I’m watching Day Of The Dove on BBC America right now. I’ve always enjoyed the fight scenes, but I got to wondering...there were 2 female Klingons shown in the episode. Wouldn’t It have been cool to see Mara and the other female Klingon involved in sword fights with female crew members of the Enterprise?

The alien entity would have to work overtime to get chosen opponents to square off like that. But yes. :)
 
I thought it was funny when someone knocked a Klingon unconscious with a blow to the upper arm. In the original series, it was weirdly easy to knock someone out - just a little karate chop to the upper part of the body does the job.
 
I thought it was funny when someone knocked a Klingon unconscious with a blow to the upper arm. In the original series, it was weirdly easy to knock someone out - just a little karate chop to the upper part of the body does the job.

True, but a lot of TV shows are guilty of that. The Vulcan neck pinch could almost be seen as a satire of this old TV trope.
 
Cowboys in saloons are always getting taken out by one rather unconvincing punch during the obligatory bar brawls
 
True, but a lot of TV shows are guilty of that. The Vulcan neck pinch could almost be seen as a satire of this old TV trope.
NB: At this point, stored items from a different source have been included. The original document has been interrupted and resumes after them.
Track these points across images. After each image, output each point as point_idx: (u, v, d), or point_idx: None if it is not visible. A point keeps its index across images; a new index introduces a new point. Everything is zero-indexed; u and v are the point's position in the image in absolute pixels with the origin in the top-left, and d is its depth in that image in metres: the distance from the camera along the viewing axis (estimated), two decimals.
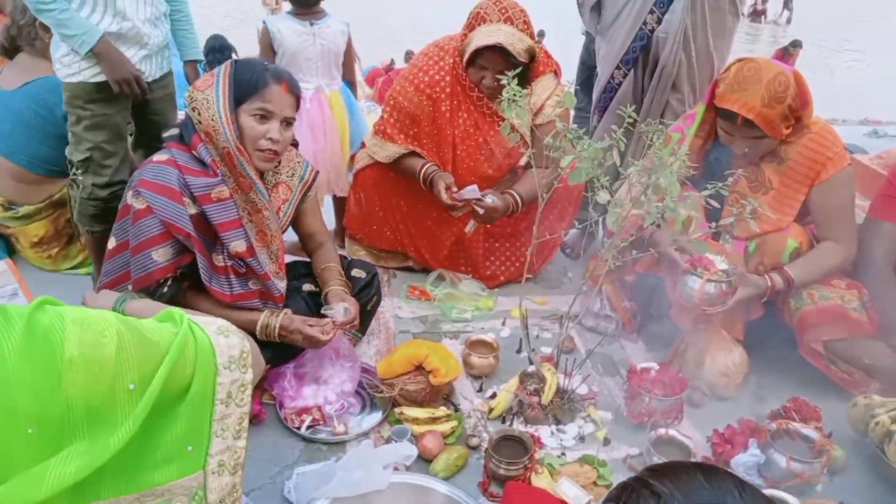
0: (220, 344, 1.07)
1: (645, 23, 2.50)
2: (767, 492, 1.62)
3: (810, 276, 2.04)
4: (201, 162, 1.74)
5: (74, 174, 2.27)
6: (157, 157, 1.77)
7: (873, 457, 1.77)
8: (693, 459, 1.73)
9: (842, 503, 1.68)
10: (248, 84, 1.73)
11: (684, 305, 2.00)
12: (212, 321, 1.12)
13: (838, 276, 2.09)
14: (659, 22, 2.49)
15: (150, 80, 2.25)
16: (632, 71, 2.59)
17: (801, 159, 2.05)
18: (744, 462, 1.75)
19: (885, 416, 1.75)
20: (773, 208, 2.04)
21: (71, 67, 2.10)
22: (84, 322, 0.92)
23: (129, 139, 2.49)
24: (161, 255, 1.70)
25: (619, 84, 2.64)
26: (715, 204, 1.73)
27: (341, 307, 1.89)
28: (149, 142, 2.39)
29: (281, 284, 1.93)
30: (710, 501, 0.65)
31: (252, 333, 1.77)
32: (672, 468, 0.71)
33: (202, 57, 2.57)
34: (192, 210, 1.72)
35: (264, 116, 1.75)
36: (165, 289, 1.74)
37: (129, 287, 1.73)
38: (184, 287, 1.84)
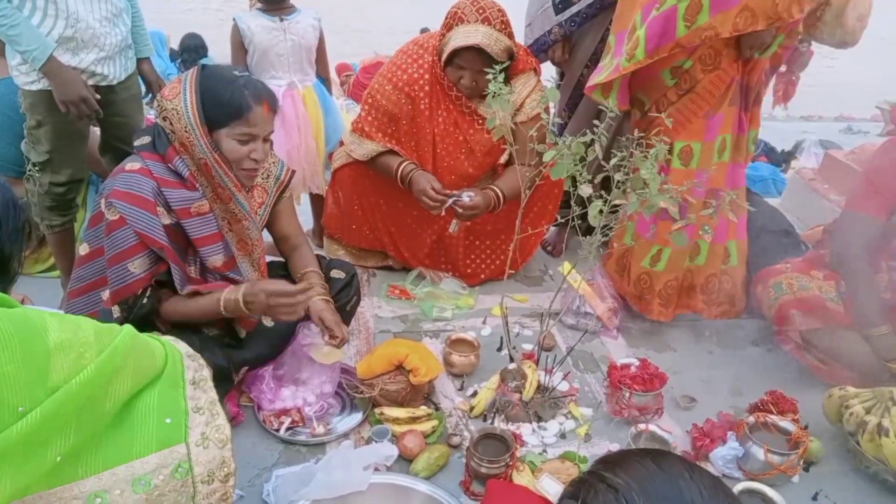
0: (179, 344, 1.18)
1: (610, 23, 2.52)
2: (747, 484, 1.64)
3: None
4: (178, 174, 1.69)
5: (31, 171, 2.22)
6: (129, 165, 1.68)
7: (848, 447, 1.79)
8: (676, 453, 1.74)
9: (818, 493, 1.70)
10: (228, 106, 1.65)
11: None
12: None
13: (816, 268, 2.12)
14: None
15: (113, 82, 2.20)
16: None
17: None
18: (723, 455, 1.76)
19: (858, 407, 1.78)
20: None
21: (29, 76, 2.05)
22: (57, 314, 0.97)
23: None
24: (138, 267, 1.64)
25: None
26: None
27: None
28: (115, 145, 2.34)
29: None
30: (665, 486, 0.66)
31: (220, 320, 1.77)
32: (623, 458, 0.71)
33: (153, 53, 2.51)
34: (167, 220, 1.67)
35: (249, 140, 1.70)
36: (146, 300, 1.68)
37: (104, 296, 1.68)
38: (164, 299, 1.78)
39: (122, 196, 1.63)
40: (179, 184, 1.69)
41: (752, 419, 1.80)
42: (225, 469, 1.09)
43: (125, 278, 1.65)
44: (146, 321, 1.70)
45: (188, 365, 1.13)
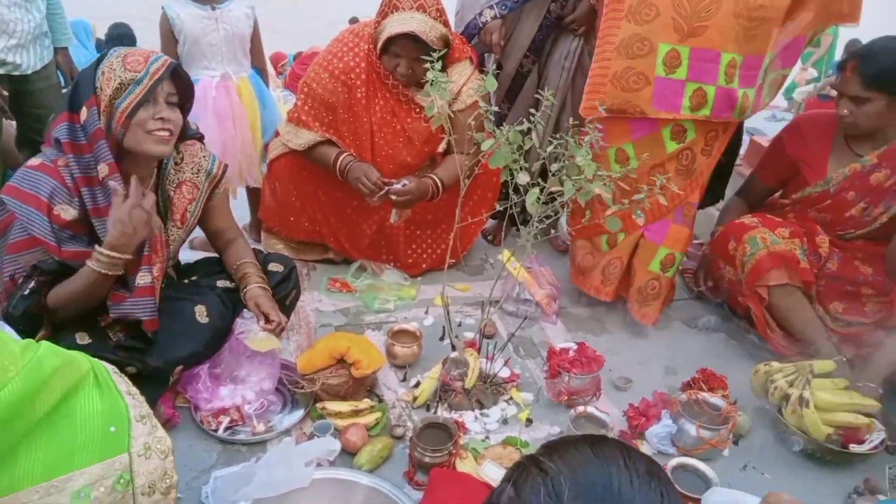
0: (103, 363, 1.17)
1: (549, 11, 2.56)
2: (680, 459, 1.70)
3: None
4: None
5: None
6: (31, 161, 1.64)
7: (773, 419, 1.88)
8: (607, 432, 1.79)
9: (747, 465, 1.78)
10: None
11: None
12: None
13: (782, 225, 2.20)
14: (562, 8, 2.55)
15: (27, 71, 2.09)
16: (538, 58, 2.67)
17: None
18: (658, 433, 1.82)
19: (782, 381, 1.87)
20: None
21: None
22: None
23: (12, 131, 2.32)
24: (29, 262, 1.58)
25: (529, 72, 2.69)
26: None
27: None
28: (33, 138, 2.22)
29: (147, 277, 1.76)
30: (595, 471, 0.68)
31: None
32: (563, 444, 0.73)
33: (74, 43, 2.40)
34: (69, 215, 1.60)
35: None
36: (27, 292, 1.57)
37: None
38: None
39: (13, 192, 1.58)
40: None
41: (684, 397, 1.87)
42: (167, 481, 1.07)
43: (13, 271, 1.59)
44: (32, 321, 1.60)
45: (118, 380, 1.11)
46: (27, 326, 1.58)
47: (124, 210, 1.58)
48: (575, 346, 2.02)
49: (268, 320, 1.85)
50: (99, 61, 1.66)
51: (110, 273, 1.60)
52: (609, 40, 2.10)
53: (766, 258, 2.10)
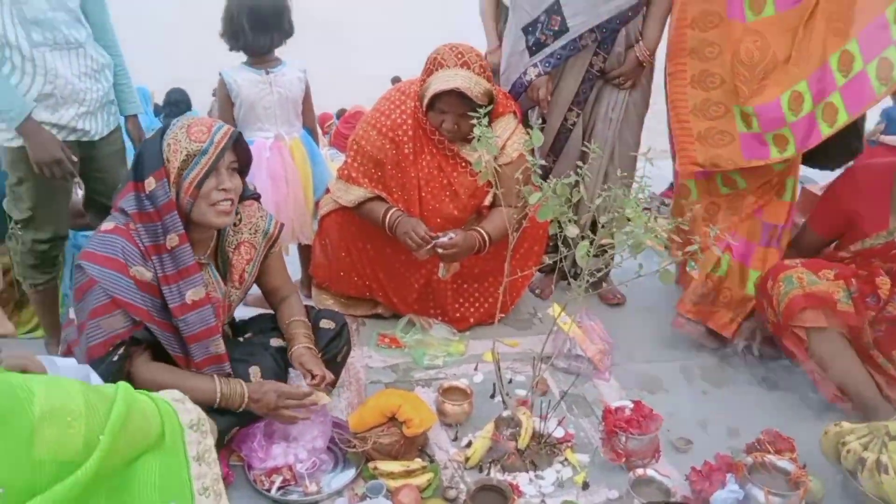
0: (179, 408, 1.14)
1: (591, 65, 2.59)
2: None
3: None
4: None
5: (13, 228, 2.19)
6: (103, 225, 1.71)
7: (849, 485, 1.77)
8: (674, 500, 1.71)
9: None
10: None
11: None
12: (166, 392, 1.18)
13: (829, 267, 2.13)
14: (605, 61, 2.58)
15: (95, 137, 2.19)
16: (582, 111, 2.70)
17: None
18: (723, 499, 1.73)
19: (855, 444, 1.76)
20: None
21: (10, 132, 2.04)
22: (49, 380, 0.95)
23: (80, 192, 2.42)
24: (112, 325, 1.62)
25: (574, 125, 2.71)
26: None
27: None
28: (99, 201, 2.32)
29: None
30: None
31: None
32: None
33: (142, 111, 2.51)
34: (147, 276, 1.66)
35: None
36: (115, 358, 1.63)
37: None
38: (135, 358, 1.72)
39: (91, 258, 1.63)
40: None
41: (750, 460, 1.78)
42: None
43: (96, 336, 1.62)
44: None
45: (190, 439, 1.09)
46: None
47: (272, 394, 1.74)
48: (631, 405, 1.96)
49: (313, 377, 1.86)
50: (163, 132, 1.74)
51: (217, 400, 1.70)
52: (681, 105, 2.24)
53: (799, 298, 2.04)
Perhaps after hundreds of years around the Vulcans, Trek's human characters sort of learned to do the human equivalent of the "neck pinch" with a karate chop to a certain part of the neck. Seems like as good an explanation as any. Since the "brachial nerves" running across human shoulders are connected with our brains' sense of balance, maybe traumatizing these nerves in just the right way can produce a harmless "stun" effect. I dunno, just thinking out loud.
 
John M. Ford inserted an isoton of references to his compact classic The Final Reflection. One of the things there is the protagonist Klingon chopping his Klingon opponent to total incapacitation by "punching the nerve junctures" which explicitly do not involve the jaw, then Klingons failing to do that to human opponents in a bar brawl because their bodies are wired differently. Also, the dressing-down after the brawl has the culprits describe a blow to the jaw as a human peculiarity.

So, to paraphase a certain shapeshifter, not everybody has their glass jaws in the same place.

Timo Saloniemi
 
Cowboys in saloons are always getting taken out by one rather unconvincing punch during the obligatory bar brawls

Oh, you would be surprised at how most people have a "glass jaw" than don't and are taken out with one punch.

If there's one thing that's unrealistic about film (well, more than most things in film), its people taking repeated blows to the head (that sound like cannon fire...yes, I'm looking at you, Rocky movies) and coming back for more. The fact most humans are not used to receiving head shots means they are less likely to endure (as in remain upright and/or conscious) a hard blow.